Wei Wang1, †, Jichao Liang1, †, Yinliang Zhang2, †, Junjun Wang1, Xiaolei Miao3, Yongsheng Chang2, *, Yong Chen1, *

  1. 1 National & Local Joint Engineering Research Center of High-Throughput Drug Screening Technology, Hubei University, Wuhan, China.
  2. 2 Key Laboratory of Immune Microenvironment and Disease (Ministry of Education), Tianjin Medical University, Tianjin, China.
  3. 3 School of Pharmacy, Hubei University of Science and Technology, Xianning, Hubei, China.
  4. † These authors contributed equally to this work.
  5. * Corresponding author.
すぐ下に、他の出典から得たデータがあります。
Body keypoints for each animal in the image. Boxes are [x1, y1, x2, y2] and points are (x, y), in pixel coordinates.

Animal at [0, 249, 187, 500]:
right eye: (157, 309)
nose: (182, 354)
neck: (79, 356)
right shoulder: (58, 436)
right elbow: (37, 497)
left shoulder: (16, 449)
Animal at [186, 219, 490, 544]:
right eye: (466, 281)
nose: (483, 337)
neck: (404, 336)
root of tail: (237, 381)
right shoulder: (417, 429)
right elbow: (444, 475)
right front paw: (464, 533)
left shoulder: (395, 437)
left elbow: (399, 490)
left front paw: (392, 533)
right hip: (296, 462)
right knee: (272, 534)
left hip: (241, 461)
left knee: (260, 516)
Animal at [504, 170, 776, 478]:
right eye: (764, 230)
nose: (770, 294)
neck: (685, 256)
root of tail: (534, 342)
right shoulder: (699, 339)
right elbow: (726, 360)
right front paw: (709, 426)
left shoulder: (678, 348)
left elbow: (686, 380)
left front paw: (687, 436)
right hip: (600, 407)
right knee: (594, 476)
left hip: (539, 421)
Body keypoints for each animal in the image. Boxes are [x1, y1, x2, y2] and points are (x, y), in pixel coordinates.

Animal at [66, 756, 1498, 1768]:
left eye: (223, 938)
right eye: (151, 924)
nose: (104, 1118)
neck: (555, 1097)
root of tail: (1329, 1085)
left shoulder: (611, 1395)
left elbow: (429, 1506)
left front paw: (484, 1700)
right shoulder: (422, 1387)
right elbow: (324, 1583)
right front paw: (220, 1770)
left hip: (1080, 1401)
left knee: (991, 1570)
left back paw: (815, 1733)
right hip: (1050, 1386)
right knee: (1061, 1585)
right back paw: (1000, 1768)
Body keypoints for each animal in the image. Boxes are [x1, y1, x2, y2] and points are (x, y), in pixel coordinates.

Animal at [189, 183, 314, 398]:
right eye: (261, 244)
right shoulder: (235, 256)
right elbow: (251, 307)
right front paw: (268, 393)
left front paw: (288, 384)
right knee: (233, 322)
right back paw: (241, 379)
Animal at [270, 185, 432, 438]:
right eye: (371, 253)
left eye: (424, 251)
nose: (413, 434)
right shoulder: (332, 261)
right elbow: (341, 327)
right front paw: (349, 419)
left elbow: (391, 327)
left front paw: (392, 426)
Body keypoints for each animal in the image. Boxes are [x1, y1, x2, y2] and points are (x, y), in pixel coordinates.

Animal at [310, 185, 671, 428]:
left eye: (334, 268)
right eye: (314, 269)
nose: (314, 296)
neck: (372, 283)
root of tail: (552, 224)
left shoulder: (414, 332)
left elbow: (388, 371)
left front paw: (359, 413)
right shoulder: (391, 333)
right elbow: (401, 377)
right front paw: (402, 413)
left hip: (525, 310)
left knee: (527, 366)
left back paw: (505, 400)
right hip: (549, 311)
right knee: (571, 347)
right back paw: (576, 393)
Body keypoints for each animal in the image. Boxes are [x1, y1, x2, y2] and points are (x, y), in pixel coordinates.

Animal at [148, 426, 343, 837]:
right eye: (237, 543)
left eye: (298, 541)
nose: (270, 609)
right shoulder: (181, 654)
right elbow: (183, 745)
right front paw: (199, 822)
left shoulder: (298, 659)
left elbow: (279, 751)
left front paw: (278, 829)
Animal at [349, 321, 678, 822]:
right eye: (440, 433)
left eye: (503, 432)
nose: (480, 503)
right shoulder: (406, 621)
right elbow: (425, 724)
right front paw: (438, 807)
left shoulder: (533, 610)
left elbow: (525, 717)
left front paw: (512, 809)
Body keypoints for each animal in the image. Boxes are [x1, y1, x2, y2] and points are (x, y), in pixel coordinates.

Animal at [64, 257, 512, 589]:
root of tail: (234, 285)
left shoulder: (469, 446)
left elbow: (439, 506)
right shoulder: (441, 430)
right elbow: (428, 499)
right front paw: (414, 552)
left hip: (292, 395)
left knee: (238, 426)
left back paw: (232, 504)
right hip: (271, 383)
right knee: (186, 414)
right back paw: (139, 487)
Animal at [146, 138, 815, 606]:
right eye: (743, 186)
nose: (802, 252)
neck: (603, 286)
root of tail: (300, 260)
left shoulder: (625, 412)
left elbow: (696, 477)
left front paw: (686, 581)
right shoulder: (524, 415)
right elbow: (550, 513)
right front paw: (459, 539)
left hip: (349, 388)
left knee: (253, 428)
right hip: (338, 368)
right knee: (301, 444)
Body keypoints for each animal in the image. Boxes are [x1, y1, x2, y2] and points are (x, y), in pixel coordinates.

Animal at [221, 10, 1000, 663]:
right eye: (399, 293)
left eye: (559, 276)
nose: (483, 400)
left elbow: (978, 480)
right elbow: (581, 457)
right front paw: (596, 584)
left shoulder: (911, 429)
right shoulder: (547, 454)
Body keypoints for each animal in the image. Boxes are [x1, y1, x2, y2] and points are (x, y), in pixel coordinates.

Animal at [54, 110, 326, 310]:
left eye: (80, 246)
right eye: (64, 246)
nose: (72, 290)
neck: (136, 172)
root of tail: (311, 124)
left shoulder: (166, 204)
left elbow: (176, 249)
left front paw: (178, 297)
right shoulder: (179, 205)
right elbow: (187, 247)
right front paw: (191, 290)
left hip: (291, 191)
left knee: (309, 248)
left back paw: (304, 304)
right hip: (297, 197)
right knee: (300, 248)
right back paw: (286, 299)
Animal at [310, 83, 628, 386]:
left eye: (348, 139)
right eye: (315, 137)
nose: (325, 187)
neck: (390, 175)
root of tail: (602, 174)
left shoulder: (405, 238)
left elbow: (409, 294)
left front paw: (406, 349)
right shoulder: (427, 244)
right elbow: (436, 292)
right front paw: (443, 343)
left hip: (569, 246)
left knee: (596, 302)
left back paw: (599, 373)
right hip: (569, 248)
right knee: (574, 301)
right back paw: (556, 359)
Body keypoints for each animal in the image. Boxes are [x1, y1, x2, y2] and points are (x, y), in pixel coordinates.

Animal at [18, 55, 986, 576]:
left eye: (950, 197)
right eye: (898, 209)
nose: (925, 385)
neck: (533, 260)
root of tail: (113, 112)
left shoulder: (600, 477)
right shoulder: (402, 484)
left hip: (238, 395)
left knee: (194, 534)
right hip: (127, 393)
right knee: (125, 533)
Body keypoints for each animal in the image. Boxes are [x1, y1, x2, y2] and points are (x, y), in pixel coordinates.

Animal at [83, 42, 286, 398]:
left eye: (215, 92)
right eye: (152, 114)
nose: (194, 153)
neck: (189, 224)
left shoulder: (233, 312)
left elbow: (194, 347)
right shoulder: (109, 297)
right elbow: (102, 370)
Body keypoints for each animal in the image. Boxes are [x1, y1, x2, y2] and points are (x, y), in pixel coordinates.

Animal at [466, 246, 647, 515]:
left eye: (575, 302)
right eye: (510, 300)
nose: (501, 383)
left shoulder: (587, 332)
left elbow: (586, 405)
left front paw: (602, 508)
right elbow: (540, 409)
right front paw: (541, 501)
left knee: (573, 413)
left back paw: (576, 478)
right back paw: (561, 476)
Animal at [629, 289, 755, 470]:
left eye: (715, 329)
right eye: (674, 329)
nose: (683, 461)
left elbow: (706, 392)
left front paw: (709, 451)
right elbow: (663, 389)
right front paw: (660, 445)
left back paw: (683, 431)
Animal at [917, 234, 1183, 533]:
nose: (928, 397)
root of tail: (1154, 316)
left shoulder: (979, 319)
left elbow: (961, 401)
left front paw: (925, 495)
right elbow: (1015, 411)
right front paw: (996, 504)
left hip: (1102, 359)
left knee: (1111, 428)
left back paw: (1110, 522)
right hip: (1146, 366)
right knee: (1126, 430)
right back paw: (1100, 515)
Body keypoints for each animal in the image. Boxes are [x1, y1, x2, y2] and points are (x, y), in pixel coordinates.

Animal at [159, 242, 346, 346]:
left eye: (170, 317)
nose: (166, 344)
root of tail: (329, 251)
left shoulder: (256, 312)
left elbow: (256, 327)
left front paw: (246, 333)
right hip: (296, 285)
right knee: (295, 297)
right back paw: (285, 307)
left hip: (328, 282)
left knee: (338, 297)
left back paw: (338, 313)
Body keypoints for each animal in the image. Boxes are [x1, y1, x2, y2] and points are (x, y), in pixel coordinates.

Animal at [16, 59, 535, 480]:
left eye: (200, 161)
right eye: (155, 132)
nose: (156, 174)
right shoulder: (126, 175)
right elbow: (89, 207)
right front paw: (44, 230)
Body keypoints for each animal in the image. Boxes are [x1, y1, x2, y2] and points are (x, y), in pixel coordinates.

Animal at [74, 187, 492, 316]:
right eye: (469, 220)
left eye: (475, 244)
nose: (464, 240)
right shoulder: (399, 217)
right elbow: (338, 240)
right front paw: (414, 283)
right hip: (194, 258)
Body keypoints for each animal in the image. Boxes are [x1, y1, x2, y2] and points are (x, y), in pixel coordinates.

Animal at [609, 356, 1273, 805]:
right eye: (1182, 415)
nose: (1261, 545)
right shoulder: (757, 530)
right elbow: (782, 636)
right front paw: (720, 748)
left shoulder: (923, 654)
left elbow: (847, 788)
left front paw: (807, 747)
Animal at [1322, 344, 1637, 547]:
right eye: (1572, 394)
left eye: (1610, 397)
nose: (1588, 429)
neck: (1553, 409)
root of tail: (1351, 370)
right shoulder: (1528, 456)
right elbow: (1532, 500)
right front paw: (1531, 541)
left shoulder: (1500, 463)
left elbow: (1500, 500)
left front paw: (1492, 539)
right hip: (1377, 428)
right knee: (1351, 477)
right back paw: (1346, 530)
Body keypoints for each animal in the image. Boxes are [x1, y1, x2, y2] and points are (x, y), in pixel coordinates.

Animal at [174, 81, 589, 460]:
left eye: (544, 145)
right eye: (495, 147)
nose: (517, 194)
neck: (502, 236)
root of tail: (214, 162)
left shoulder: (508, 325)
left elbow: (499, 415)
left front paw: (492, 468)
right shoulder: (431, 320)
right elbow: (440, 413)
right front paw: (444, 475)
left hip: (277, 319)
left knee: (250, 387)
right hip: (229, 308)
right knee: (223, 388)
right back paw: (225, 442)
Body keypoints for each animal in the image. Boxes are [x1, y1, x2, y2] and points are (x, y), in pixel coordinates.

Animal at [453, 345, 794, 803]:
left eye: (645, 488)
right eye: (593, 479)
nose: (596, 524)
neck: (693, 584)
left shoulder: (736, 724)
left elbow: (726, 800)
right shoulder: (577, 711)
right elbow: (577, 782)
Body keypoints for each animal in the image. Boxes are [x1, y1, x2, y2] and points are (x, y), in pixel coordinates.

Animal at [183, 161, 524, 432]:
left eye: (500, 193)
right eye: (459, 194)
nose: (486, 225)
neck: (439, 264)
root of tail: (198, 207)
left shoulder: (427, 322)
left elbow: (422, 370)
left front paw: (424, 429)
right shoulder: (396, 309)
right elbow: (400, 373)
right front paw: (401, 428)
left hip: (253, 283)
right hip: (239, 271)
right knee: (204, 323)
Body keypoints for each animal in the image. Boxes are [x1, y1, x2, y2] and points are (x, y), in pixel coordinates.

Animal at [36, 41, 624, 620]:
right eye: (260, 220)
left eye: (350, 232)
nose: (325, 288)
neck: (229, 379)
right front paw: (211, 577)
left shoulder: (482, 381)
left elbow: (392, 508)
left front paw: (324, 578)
Email: changys@tmu.edu.cn (Y. Chang); cy101610@qq.com (Y. Chen)

Editor's summary

褐色脂肪組織は、ホルモンであるノルエピネフリンによって刺激される熱産生と呼ばれる過程において、熱の形でエネルギーを消失させる。Wangらは、褐色脂肪組織中のノルエピネフリン量を制御するうえで脂肪組織マクロファージの脱アセチル化酵素サーチュイン6(SIRT6)が担う役割を調べた。高脂肪食を与えられたマウスの肥満は、マクロファージのSIRT6欠損によって増悪された。SIRT6は、ノルエピネフリン輸送体およびノルエピネフリン分解酵素をコードする遺伝子のプロモーターのアセチル化と発現を減少させた。このように、マクロファージのSIRT6はノルエピネフリンの分解を防ぎ、それによって褐色脂肪組織の熱産生機能を確実にしてマウスの肥満を抑制する。—Wei Wong

要約

褐色脂肪細胞とベージュ脂肪細胞は、脱共役した呼吸を介して熱を産生しエネルギーを消失させ、ホルモンであるノルエピネフリンは、褐色脂肪の熱産生と白色脂肪貯組織においてベージュ脂肪細胞の発達を刺激する重要な役割を担う。褐色脂肪およびベージュ脂肪の機能および発達を促進させることによるエネルギー消費の増加は、肥満および糖尿病の治療法となる可能性がある。本稿でわれわれは、マクロファージのサーチュイン6(SIRT6)が褐色脂肪組織(BAT)のノルエピネフリン含有量の調節とマウスの肥満に与える影響を調べた。骨髄のSIRT6欠損は、BATの熱産生機能が障害され、BAT中のノルエピネフリン濃度の減少を原因とする深部体温の低下に続いて低温感受性を引き起こした。加えて、酸素消費速度が低下し、結果的に、重度のインスリン抵抗性と肥満を引き起こした。さらに、マクロファージのSIRT6欠損は、寒冷曝露後またはノルエピネフリン処置後のBATの熱産生、および寒冷曝露によって誘導される白色脂肪組織の脂質代謝および熱産生のマーカーの増加を阻害した。骨髄特異的なSIRT6欠損は、BATのマクロファージにおいて、ノルエピネフリン分解酵素MAOAおよびノルエピネフリン輸送体SLC6A2をコードする遺伝子のプロモーター領域のH3K9アセチル化と発現を促進し、ノルエピネフリンの分解と肥満を引き起こした。これらの知見は、マクロファージのSIRT6がマウスのBATのノルエピネフリン濃度を維持するために必要不可欠であることを示している。